[Collected data]
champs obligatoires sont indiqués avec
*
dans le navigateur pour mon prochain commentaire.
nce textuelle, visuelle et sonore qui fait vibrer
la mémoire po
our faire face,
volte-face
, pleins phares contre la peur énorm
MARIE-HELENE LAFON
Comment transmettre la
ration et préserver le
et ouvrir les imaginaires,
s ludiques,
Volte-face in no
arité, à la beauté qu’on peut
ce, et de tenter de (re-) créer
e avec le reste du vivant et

▶ _TASK STATEMENT_:
Nothing should appear in the answer except the lines from the one with "arité, à la beauté qu’on peut" through the final line of the records, written exactly.

▶ _WRITTEN ANSWER_:
arité, à la beauté qu’on peut
ce, et de tenter de (re-) créer
e avec le reste du vivant et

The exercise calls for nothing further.